Business & Economics
Indian Refiners Freeze New Russian Crude Orders After U.S. Drops 25% Tariff
On 9 Feb 2026 India’s biggest state and private refiners stopped booking March-April Russian crude cargoes days after President Trump revoked a 25% duty, signalling New Delhi’s intent to clinch a wider trade pact with Washington.
Focusing Facts
- Trump’s 6 Feb 2026 executive order rescinded the across-the-board 25 % tariff on Indian goods, stating that tariffs will snap back if India resumes Russian oil purchases.
- India’s Russian crude intake fell to about 1.2 million bpd in Jan 2026 from a peak near 2 million bpd in mid-2025, with analysts now projecting a further decline to 0.4-0.6 million bpd.

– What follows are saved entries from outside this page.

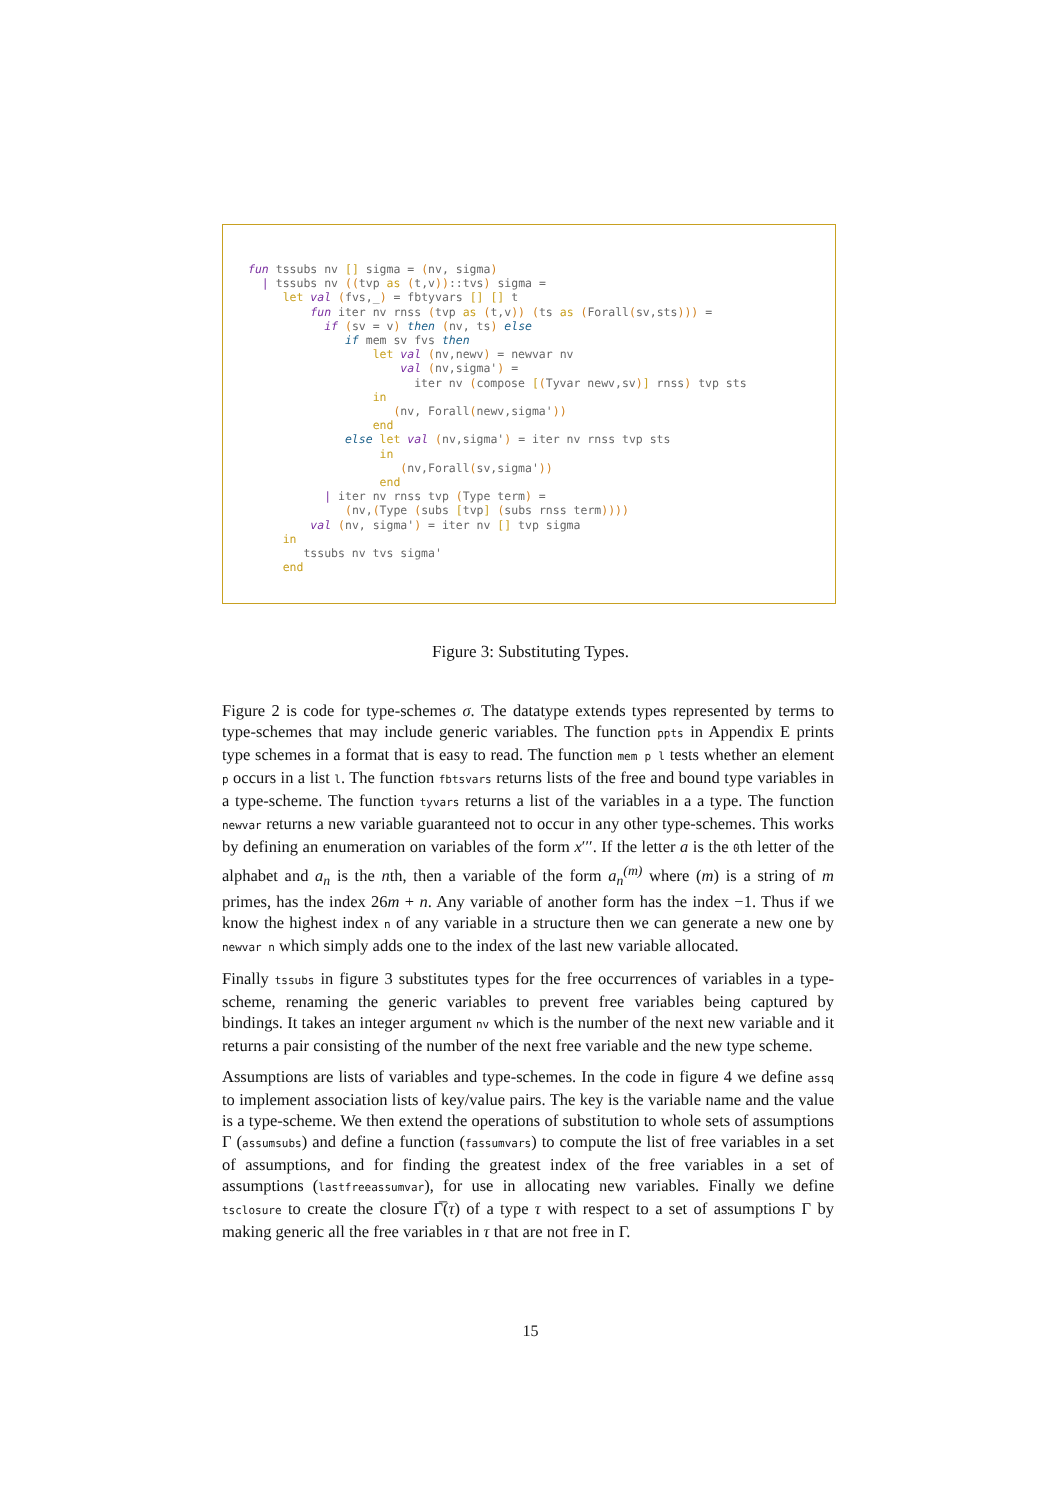fun tssubs nv [] sigma = (nv, sigma)
  | tssubs nv ((tvp as (t,v))::tvs) sigma =
     let val (fvs,_) = fbtyvars [] [] t
         fun iter nv rnss (tvp as (t,v)) (ts as (Forall(sv,sts))) =
           if (sv = v) then (nv, ts) else
              if mem sv fvs then
                  let val (nv,newv) = newvar nv
                      val (nv,sigma') =
                        iter nv (compose [(Tyvar newv,sv)] rnss) tvp sts
                  in
                     (nv, Forall(newv,sigma'))
                  end
              else let val (nv,sigma') = iter nv rnss tvp sts
                   in
                      (nv,Forall(sv,sigma'))
                   end
           | iter nv rnss tvp (Type term) =
              (nv,(Type (subs [tvp] (subs rnss term))))
         val (nv, sigma') = iter nv [] tvp sigma
     in
        tssubs nv tvs sigma'
     end
Figure 3: Substituting Types.
Figure 2 is code for type-schemes σ. The datatype extends types represented by terms to type-schemes that may include generic variables. The function ppts in Appendix E prints type schemes in a format that is easy to read. The function mem p l tests whether an element p occurs in a list l. The function fbtsvars returns lists of the free and bound type variables in a type-scheme. The function tyvars returns a list of the variables in a a type. The function newvar returns a new variable guaranteed not to occur in any other type-schemes. This works by defining an enumeration on variables of the form x′′′. If the letter a is the 0th letter of the alphabet and a<sub>n</sub> is the nth, then a variable of the form a<sub>n</sub><sup>(m)</sup> where (m) is a string of m primes, has the index 26m + n. Any variable of another form has the index −1. Thus if we know the highest index n of any variable in a structure then we can generate a new one by newvar n which simply adds one to the index of the last new variable allocated.
Finally tssubs in figure 3 substitutes types for the free occurrences of variables in a type-scheme, renaming the generic variables to prevent free variables being captured by bindings. It takes an integer argument nv which is the number of the next new variable and it returns a pair consisting of the number of the next free variable and the new type scheme.
Assumptions are lists of variables and type-schemes. In the code in figure 4 we define assq to implement association lists of key/value pairs. The key is the variable name and the value is a type-scheme. We then extend the operations of substitution to whole sets of assumptions Γ (assumsubs) and define a function (fassumvars) to compute the list of free variables in a set of assumptions, and for finding the greatest index of the free variables in a set of assumptions (lastfreeassumvar), for use in allocating new variables. Finally we define tsclosure to create the closure Γ̅(τ) of a type τ with respect to a set of assumptions Γ by making generic all the free variables in τ that are not free in Γ.
15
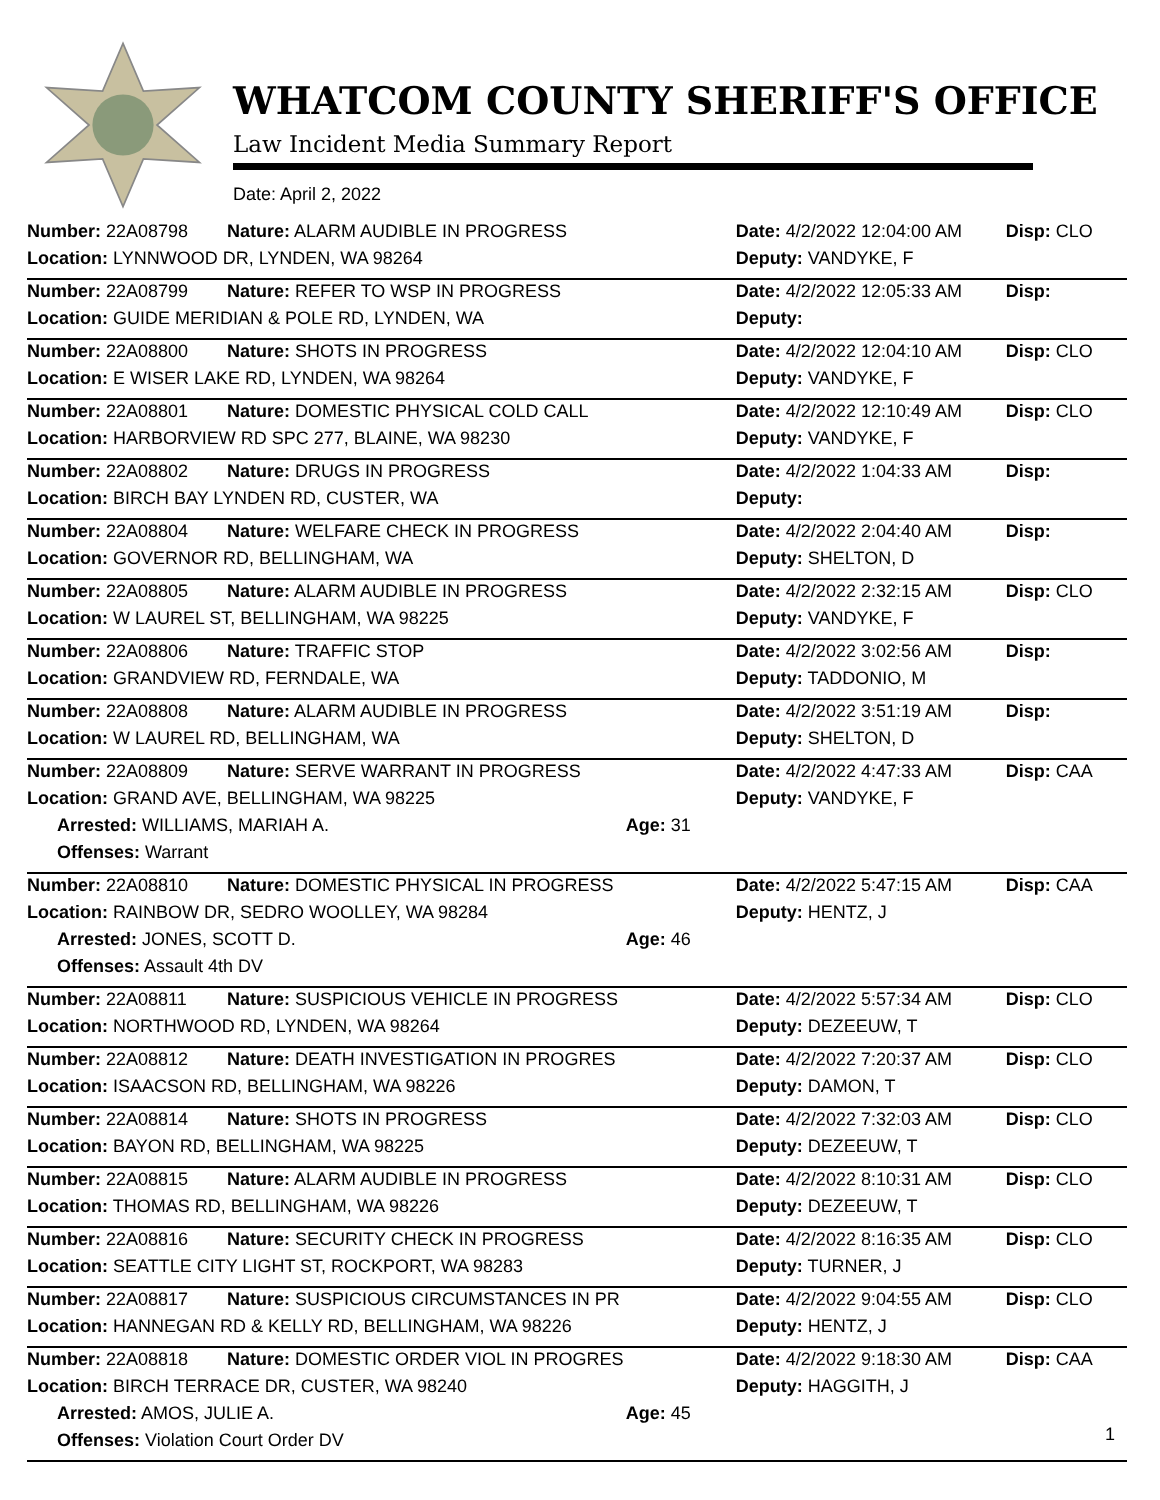WHATCOM COUNTY SHERIFF'S OFFICE
Law Incident Media Summary Report
Date: April 2, 2022
| Number: 22A08798 | Nature: ALARM AUDIBLE IN PROGRESS | | Date: 4/2/2022 12:04:00 AM | Disp: CLO |
| Location: LYNNWOOD DR, LYNDEN, WA 98264 | | | Deputy: VANDYKE, F | |
| Number: 22A08799 | Nature: REFER TO WSP IN PROGRESS | | Date: 4/2/2022 12:05:33 AM | Disp: |
| Location: GUIDE MERIDIAN & POLE RD, LYNDEN, WA | | | Deputy: | |
| Number: 22A08800 | Nature: SHOTS IN PROGRESS | | Date: 4/2/2022 12:04:10 AM | Disp: CLO |
| Location: E WISER LAKE RD, LYNDEN, WA 98264 | | | Deputy: VANDYKE, F | |
| Number: 22A08801 | Nature: DOMESTIC PHYSICAL COLD CALL | | Date: 4/2/2022 12:10:49 AM | Disp: CLO |
| Location: HARBORVIEW RD SPC 277, BLAINE, WA 98230 | | | Deputy: VANDYKE, F | |
| Number: 22A08802 | Nature: DRUGS IN PROGRESS | | Date: 4/2/2022 1:04:33 AM | Disp: |
| Location: BIRCH BAY LYNDEN RD, CUSTER, WA | | | Deputy: | |
| Number: 22A08804 | Nature: WELFARE CHECK IN PROGRESS | | Date: 4/2/2022 2:04:40 AM | Disp: |
| Location: GOVERNOR RD, BELLINGHAM, WA | | | Deputy: SHELTON, D | |
| Number: 22A08805 | Nature: ALARM AUDIBLE IN PROGRESS | | Date: 4/2/2022 2:32:15 AM | Disp: CLO |
| Location: W LAUREL ST, BELLINGHAM, WA 98225 | | | Deputy: VANDYKE, F | |
| Number: 22A08806 | Nature: TRAFFIC STOP | | Date: 4/2/2022 3:02:56 AM | Disp: |
| Location: GRANDVIEW RD, FERNDALE, WA | | | Deputy: TADDONIO, M | |
| Number: 22A08808 | Nature: ALARM AUDIBLE IN PROGRESS | | Date: 4/2/2022 3:51:19 AM | Disp: |
| Location: W LAUREL RD, BELLINGHAM, WA | | | Deputy: SHELTON, D | |
| Number: 22A08809 | Nature: SERVE WARRANT IN PROGRESS | | Date: 4/2/2022 4:47:33 AM | Disp: CAA |
| Location: GRAND AVE, BELLINGHAM, WA 98225 | | | Deputy: VANDYKE, F | |
| Arrested: WILLIAMS, MARIAH A. | | Age: 31 | | |
| Offenses: Warrant | | | | |
| Number: 22A08810 | Nature: DOMESTIC PHYSICAL IN PROGRESS | | Date: 4/2/2022 5:47:15 AM | Disp: CAA |
| Location: RAINBOW DR, SEDRO WOOLLEY, WA 98284 | | | Deputy: HENTZ, J | |
| Arrested: JONES, SCOTT D. | | Age: 46 | | |
| Offenses: Assault 4th DV | | | | |
| Number: 22A08811 | Nature: SUSPICIOUS VEHICLE IN PROGRESS | | Date: 4/2/2022 5:57:34 AM | Disp: CLO |
| Location: NORTHWOOD RD, LYNDEN, WA 98264 | | | Deputy: DEZEEUW, T | |
| Number: 22A08812 | Nature: DEATH INVESTIGATION IN PROGRES | | Date: 4/2/2022 7:20:37 AM | Disp: CLO |
| Location: ISAACSON RD, BELLINGHAM, WA 98226 | | | Deputy: DAMON, T | |
| Number: 22A08814 | Nature: SHOTS IN PROGRESS | | Date: 4/2/2022 7:32:03 AM | Disp: CLO |
| Location: BAYON RD, BELLINGHAM, WA 98225 | | | Deputy: DEZEEUW, T | |
| Number: 22A08815 | Nature: ALARM AUDIBLE IN PROGRESS | | Date: 4/2/2022 8:10:31 AM | Disp: CLO |
| Location: THOMAS RD, BELLINGHAM, WA 98226 | | | Deputy: DEZEEUW, T | |
| Number: 22A08816 | Nature: SECURITY CHECK IN PROGRESS | | Date: 4/2/2022 8:16:35 AM | Disp: CLO |
| Location: SEATTLE CITY LIGHT ST, ROCKPORT, WA 98283 | | | Deputy: TURNER, J | |
| Number: 22A08817 | Nature: SUSPICIOUS CIRCUMSTANCES IN PR | | Date: 4/2/2022 9:04:55 AM | Disp: CLO |
| Location: HANNEGAN RD & KELLY RD, BELLINGHAM, WA 98226 | | | Deputy: HENTZ, J | |
| Number: 22A08818 | Nature: DOMESTIC ORDER VIOL IN PROGRES | | Date: 4/2/2022 9:18:30 AM | Disp: CAA |
| Location: BIRCH TERRACE DR, CUSTER, WA 98240 | | | Deputy: HAGGITH, J | |
| Arrested: AMOS, JULIE A. | | Age: 45 | | |
| Offenses: Violation Court Order DV | | | | |
1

- Rosneft-backed Nayara Energy, constrained by Western sanctions, is expected to keep importing roughly 400 kbpd of Russian oil once its April refinery maintenance ends.
Context
Major powers have long used energy access as leverage: in 1941 Washington’s oil embargo on Japan accelerated Tokyo’s strategic realignment, and in 1978-79 the Carter administration quietly pressured Japan and Europe to curb Iranian crude purchases while offering trade concessions. India’s pause echoes those episodes, spotlighting how tariffs—as much as sanctions—can coerce shifts in hydrocarbon flows. Structurally, the episode fits a century-long pattern of the U.S. weaponizing market scale to police third-party trade with adversaries, while rising powers like India juggle cheap energy against geopolitical alignment. Over the next decades, diversifying away from any single supplier, tightening Western controls on Russian logistics, and the lure of preferential U.S. market access could recast India’s energy map and erode Russia’s post-2022 Asian lifeline. Whether this marks a permanent decoupling or a tactical dip depends on oil price spreads and on how durable American tariff threats prove—questions that will echo through the global crude system well into the 22nd-century energy transition.
Perspectives
US and Western financial/energy media
Reuters, Bloomberg, OilPrice, etc. — Frame India’s sharp pull-back from Russian crude as proof that New Delhi has effectively promised Washington it will slash – and possibly end – those imports in order to clinch a lucrative tariff-cutting trade deal. Rely heavily on unnamed sources and White House language, amplifying a narrative that sanctions are working and that US leverage is decisive, while giving scant attention to India’s stated energy-security concerns or to Moscow’s potential counter-moves.
Russian state-owned media
RT — Highlights that India has not publicly confirmed any halt and that Moscow is unaware of such a decision, suggesting the reported pause in purchases is tentative and reversible. Seeks to downplay the loss of its largest crude buyer and cast doubt on Western reports, likely to reassure domestic and international audiences that Russia’s oil market position remains secure.
Indian domestic outlets stressing strategic autonomy
Republic World, ETAuto — Portray the reduction of Russian oil purchases as a commercially driven diversification move rooted in India’s long-term energy-security strategy rather than as capitulation to US pressure. Echo official statements to assert India’s policy independence, potentially under-representing how strongly the tariff concessions and US diplomacy are shaping corporate buying decisions.